Please reproduce the entries in full. Keep every character the same.

------ RECORDS TO USE

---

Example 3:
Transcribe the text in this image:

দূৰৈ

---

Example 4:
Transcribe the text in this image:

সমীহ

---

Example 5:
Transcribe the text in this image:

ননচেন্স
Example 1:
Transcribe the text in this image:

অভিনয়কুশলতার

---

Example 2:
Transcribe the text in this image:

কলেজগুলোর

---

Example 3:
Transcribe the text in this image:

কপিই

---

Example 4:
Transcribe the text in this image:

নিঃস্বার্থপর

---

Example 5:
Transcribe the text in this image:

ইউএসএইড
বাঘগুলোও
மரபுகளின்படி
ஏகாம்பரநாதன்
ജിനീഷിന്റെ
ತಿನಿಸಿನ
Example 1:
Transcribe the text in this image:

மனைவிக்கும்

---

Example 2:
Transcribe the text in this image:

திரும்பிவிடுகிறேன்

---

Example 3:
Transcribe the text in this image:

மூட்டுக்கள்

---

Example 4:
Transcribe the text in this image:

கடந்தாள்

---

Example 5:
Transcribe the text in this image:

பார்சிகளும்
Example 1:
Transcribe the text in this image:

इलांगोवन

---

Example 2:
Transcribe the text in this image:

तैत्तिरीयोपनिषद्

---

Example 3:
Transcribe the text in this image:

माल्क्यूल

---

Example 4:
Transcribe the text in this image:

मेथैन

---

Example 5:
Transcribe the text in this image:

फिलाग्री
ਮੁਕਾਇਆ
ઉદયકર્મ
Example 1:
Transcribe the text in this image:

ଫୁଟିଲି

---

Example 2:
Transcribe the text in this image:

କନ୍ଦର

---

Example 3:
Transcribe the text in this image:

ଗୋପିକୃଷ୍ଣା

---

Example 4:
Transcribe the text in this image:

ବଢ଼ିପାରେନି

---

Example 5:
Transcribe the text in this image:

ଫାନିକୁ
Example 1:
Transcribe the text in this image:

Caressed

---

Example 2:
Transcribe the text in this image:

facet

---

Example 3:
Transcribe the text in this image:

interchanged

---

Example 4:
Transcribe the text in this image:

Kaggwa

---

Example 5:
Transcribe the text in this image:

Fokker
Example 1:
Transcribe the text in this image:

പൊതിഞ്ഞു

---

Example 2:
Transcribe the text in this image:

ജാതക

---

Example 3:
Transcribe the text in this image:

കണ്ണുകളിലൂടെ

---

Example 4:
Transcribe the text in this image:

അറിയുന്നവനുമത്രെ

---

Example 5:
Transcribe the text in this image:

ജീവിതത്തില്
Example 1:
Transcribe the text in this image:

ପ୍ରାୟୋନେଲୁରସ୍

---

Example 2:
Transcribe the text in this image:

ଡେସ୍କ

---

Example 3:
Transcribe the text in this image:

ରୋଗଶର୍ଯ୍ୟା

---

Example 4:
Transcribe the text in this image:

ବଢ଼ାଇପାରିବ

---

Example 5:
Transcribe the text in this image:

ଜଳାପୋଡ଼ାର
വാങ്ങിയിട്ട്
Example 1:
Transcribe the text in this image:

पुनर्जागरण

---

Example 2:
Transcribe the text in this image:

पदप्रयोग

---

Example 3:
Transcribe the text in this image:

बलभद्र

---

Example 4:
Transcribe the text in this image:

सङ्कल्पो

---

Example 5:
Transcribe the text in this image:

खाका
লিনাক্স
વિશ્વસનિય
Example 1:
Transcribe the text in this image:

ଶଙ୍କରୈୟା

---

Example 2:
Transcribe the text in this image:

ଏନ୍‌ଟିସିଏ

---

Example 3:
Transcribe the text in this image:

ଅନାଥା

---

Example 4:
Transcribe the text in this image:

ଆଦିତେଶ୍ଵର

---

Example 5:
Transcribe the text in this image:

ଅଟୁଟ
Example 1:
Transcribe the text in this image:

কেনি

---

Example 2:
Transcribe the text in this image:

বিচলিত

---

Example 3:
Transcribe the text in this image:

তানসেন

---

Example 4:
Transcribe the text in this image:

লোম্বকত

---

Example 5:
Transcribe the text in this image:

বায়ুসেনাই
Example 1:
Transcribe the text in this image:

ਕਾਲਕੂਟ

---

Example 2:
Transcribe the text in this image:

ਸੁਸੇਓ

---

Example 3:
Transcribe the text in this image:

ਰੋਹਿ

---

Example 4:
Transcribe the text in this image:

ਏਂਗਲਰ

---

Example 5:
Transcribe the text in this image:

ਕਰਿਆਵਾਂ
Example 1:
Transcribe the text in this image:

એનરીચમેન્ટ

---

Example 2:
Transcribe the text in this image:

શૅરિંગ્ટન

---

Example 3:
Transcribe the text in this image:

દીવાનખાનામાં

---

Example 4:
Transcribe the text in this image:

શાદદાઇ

------------

WRITTEN SOLUTION
---

Example 3:
Transcribe the text in this image:

দূৰৈ

---

Example 4:
Transcribe the text in this image:

সমীহ

---

Example 5:
Transcribe the text in this image:

ননচেন্স
Example 1:
Transcribe the text in this image:

অভিনয়কুশলতার

---

Example 2:
Transcribe the text in this image:

কলেজগুলোর

---

Example 3:
Transcribe the text in this image:

কপিই

---

Example 4:
Transcribe the text in this image:

নিঃস্বার্থপর

---

Example 5:
Transcribe the text in this image:

ইউএসএইড
বাঘগুলোও
மரபுகளின்படி
ஏகாம்பரநாதன்
ജിനീഷിന്റെ
ತಿನಿಸಿನ
Example 1:
Transcribe the text in this image:

மனைவிக்கும்

---

Example 2:
Transcribe the text in this image:

திரும்பிவிடுகிறேன்

---

Example 3:
Transcribe the text in this image:

மூட்டுக்கள்

---

Example 4:
Transcribe the text in this image:

கடந்தாள்

---

Example 5:
Transcribe the text in this image:

பார்சிகளும்
Example 1:
Transcribe the text in this image:

इलांगोवन

---

Example 2:
Transcribe the text in this image:

तैत्तिरीयोपनिषद्

---

Example 3:
Transcribe the text in this image:

माल्क्यूल

---

Example 4:
Transcribe the text in this image:

मेथैन

---

Example 5:
Transcribe the text in this image:

फिलाग्री
ਮੁਕਾਇਆ
ઉદયકર્મ
Example 1:
Transcribe the text in this image:

ଫୁଟିଲି

---

Example 2:
Transcribe the text in this image:

କନ୍ଦର

---

Example 3:
Transcribe the text in this image:

ଗୋପିକୃଷ୍ଣା

---

Example 4:
Transcribe the text in this image:

ବଢ଼ିପାରେନି

---

Example 5:
Transcribe the text in this image:

ଫାନିକୁ
Example 1:
Transcribe the text in this image:

Caressed

---

Example 2:
Transcribe the text in this image:

facet

---

Example 3:
Transcribe the text in this image:

interchanged

---

Example 4:
Transcribe the text in this image:

Kaggwa

---

Example 5:
Transcribe the text in this image:

Fokker
Example 1:
Transcribe the text in this image:

പൊതിഞ്ഞു

---

Example 2:
Transcribe the text in this image:

ജാതക

---

Example 3:
Transcribe the text in this image:

കണ്ണുകളിലൂടെ

---

Example 4:
Transcribe the text in this image:

അറിയുന്നവനുമത്രെ

---

Example 5:
Transcribe the text in this image:

ജീവിതത്തില്
Example 1:
Transcribe the text in this image:

ପ୍ରାୟୋନେଲୁରସ୍

---

Example 2:
Transcribe the text in this image:

ଡେସ୍କ

---

Example 3:
Transcribe the text in this image:

ରୋଗଶର୍ଯ୍ୟା

---

Example 4:
Transcribe the text in this image:

ବଢ଼ାଇପାରିବ

---

Example 5:
Transcribe the text in this image:

ଜଳାପୋଡ଼ାର
വാങ്ങിയിട്ട്
Example 1:
Transcribe the text in this image:

पुनर्जागरण

---

Example 2:
Transcribe the text in this image:

पदप्रयोग

---

Example 3:
Transcribe the text in this image:

बलभद्र

---

Example 4:
Transcribe the text in this image:

सङ्कल्पो

---

Example 5:
Transcribe the text in this image:

खाका
লিনাক্স
વિશ્વસનિય
Example 1:
Transcribe the text in this image:

ଶଙ୍କରୈୟା

---

Example 2:
Transcribe the text in this image:

ଏନ୍‌ଟିସିଏ

---

Example 3:
Transcribe the text in this image:

ଅନାଥା

---

Example 4:
Transcribe the text in this image:

ଆଦିତେଶ୍ଵର

---

Example 5:
Transcribe the text in this image:

ଅଟୁଟ
Example 1:
Transcribe the text in this image:

কেনি

---

Example 2:
Transcribe the text in this image:

বিচলিত

---

Example 3:
Transcribe the text in this image:

তানসেন

---

Example 4:
Transcribe the text in this image:

লোম্বকত

---

Example 5:
Transcribe the text in this image:

বায়ুসেনাই
Example 1:
Transcribe the text in this image:

ਕਾਲਕੂਟ

---

Example 2:
Transcribe the text in this image:

ਸੁਸੇਓ

---

Example 3:
Transcribe the text in this image:

ਰੋਹਿ

---

Example 4:
Transcribe the text in this image:

ਏਂਗਲਰ

---

Example 5:
Transcribe the text in this image:

ਕਰਿਆਵਾਂ
Example 1:
Transcribe the text in this image:

એનરીચમેન્ટ

---

Example 2:
Transcribe the text in this image:

શૅરિંગ્ટન

---

Example 3:
Transcribe the text in this image:

દીવાનખાનામાં

---

Example 4:
Transcribe the text in this image:

શાદદાઇ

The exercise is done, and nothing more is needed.